▶ **Kaynak Metin**
· · · · ·

Her mevsimin kendine has güzellikleri var. Bu güzellikleri görmek için iç ve dış seyahate çıkmaya ihtiyaç var. Bu konuda bir irade ortaya koyması gerekir insanın. Yoksa çevresinde var olan güzelliklerin bile farkında değildir.
Güzelliklerin farkında olamamak yeni bir durum değildir aslında. Divan şairi Hayâlî Bey’in “Cihân-ârâ cihân içindedir ârâyı bilmezler/ Ol mahiler ki derya içredir deryayı bilmezler” beyti bu bağlamda dillere pelesenk olmuştur. “Dünyayı süsleyen, yine dünyanın içindedir, fakat kimse bunu bilmez; balıklar da denizin içinde oldukları hâlde denizi bilmezler.” diyen şair, çevresindeki güzellikleri, durumu bilmeyenlerin hâlini bir bakıma denizdeki balıklara benzetir.
İnsan hem nasibini hem de güzellikleri aramalı, kötülükleri değil. Aramak denince akıllara o söz geliverir: “Her arayan bulamaz, lakin bulanlar arayanlardır.” Bulduklarımız elbette sadece aradıklarımız değildir. Rabbin meccanen ikramları da vardır, onları da unutmamak lazım.
Çalışmanın tatilinde olsak da okumanın çalışmasında olmak, okumalara ara vermemek lazım. Okumak beyni besler, düşünmeyi geliştirir, ufku açar, farklı dünyalara yolculuğa vesile olur. Bilim insanlarına göre, beyin, okumayla beslenmezse bir anlamda kendi kendini tüketirmiş. Onun için okumayı ihmal etmeyelim.
***
Geçenlerde, sayfa refikimiz, yaşadığımız coğrafya itibariyle de hemşerimiz, coğrafya uzmanı, gezgin, muhterem Nurettin Bilgen Hocam “Edebiyatçısın, sen şiiri seversin.” diyerek iki kitap verdi elime. Bunlardan birincisi, Nazmi Emin tarafından hazırlanan “Doğuşundan Günümüze Bektaşilik” adını taşıyan araştırma inceleme kitabı; ikincisi ise ismini sosyal medyadan duyduğum ama henüz “rûberû” yani yüz yüze tanışmadığımız Fuat Eren’in “B_lki Stock_olm’de Bir B_nka Soymalıy_m” adlı şiir kitabı idi.
Şimdi bu ikinci kitap üzerinde bir yolculuğa çıkalım.

· · · · ·

▶ **Görevler**
1. Kaynak metnin “Çalışmanın tatilinde olsak” sözlerinden başlayıp “şiir kitabı idi.” sözlerine kadar olan bölümünü, bu sözler de dahil olmak üzere, hiç değiştirmeden yazın.
2. Kaynak metne göre okumayı ihmal etmemek neden gerekir? Bir ile üç cümle arasında açıklayın.
Metnin ardından gelen satırların bu çalışmada hiçbir rolü yoktur.

▶ **Ham Veri**

· · · · ·

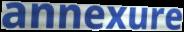
annexure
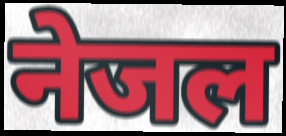
नेजल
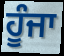
ਹੂੰਜਾ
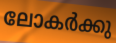
ലോകർക്കു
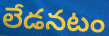
లేడనటం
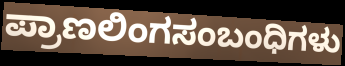
ಪ್ರಾಣಲಿಂಗಸಂಬಂಧಿಗಳು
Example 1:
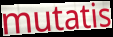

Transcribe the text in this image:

mutatis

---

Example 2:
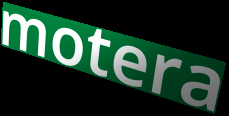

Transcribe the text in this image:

motera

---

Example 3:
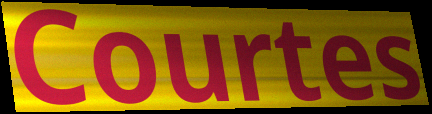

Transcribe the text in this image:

Courtes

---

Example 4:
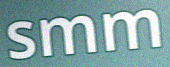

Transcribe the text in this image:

smm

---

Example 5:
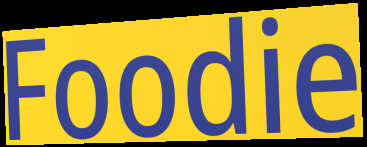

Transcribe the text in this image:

Foodie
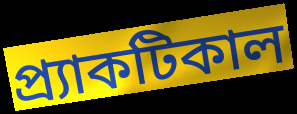
প্র্যাকটিকাল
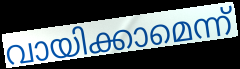
വായിക്കാമെന്ന്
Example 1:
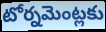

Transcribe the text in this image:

టోర్నమెంట్లకు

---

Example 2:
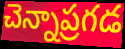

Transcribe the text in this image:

చెన్నాప్రగడ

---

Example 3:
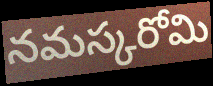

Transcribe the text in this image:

నమస్కరోమి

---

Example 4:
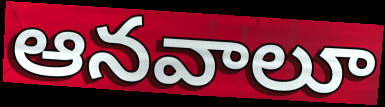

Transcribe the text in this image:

ఆనవాలూ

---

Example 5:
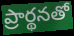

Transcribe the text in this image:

ప్రార్థనతో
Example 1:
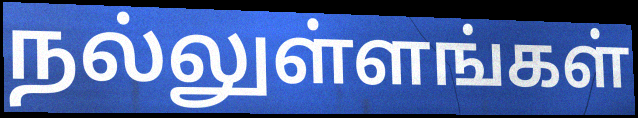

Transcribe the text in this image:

நல்லுள்ளங்கள்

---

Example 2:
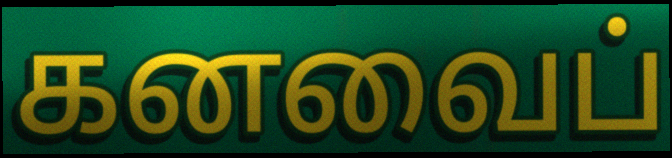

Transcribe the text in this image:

கனவைப்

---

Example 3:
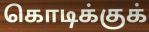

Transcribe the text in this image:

கொடிக்குக்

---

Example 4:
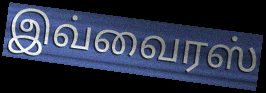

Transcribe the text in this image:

இவ்வைரஸ்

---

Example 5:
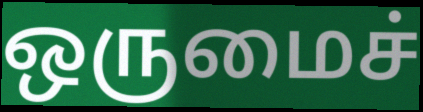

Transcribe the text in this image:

ஒருமைச்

· · · · ·

▶ **Her Görevin Çözümü**
1.
Çalışmanın tatilinde olsak da okumanın çalışmasında olmak, okumalara ara vermemek lazım. Okumak beyni besler, düşünmeyi geliştirir, ufku açar, farklı dünyalara yolculuğa vesile olur. Bilim insanlarına göre, beyin, okumayla beslenmezse bir anlamda kendi kendini tüketirmiş. Onun için okumayı ihmal etmeyelim.
***
Geçenlerde, sayfa refikimiz, yaşadığımız coğrafya itibariyle de hemşerimiz, coğrafya uzmanı, gezgin, muhterem Nurettin Bilgen Hocam “Edebiyatçısın, sen şiiri seversin.” diyerek iki kitap verdi elime. Bunlardan birincisi, Nazmi Emin tarafından hazırlanan “Doğuşundan Günümüze Bektaşilik” adını taşıyan araştırma inceleme kitabı; ikincisi ise ismini sosyal medyadan duyduğum ama henüz “rûberû” yani yüz yüze tanışmadığımız Fuat Eren’in “B_lki Stock_olm’de Bir B_nka Soymalıy_m” adlı şiir kitabı idi.

2. Okumak beyni besler, düşünmeyi geliştirir, ufku açar ve farklı dünyalara yolculuğa vesile olur. Bilim insanlarına göre beyin okumayla beslenmezse bir anlamda kendi kendini tüketir.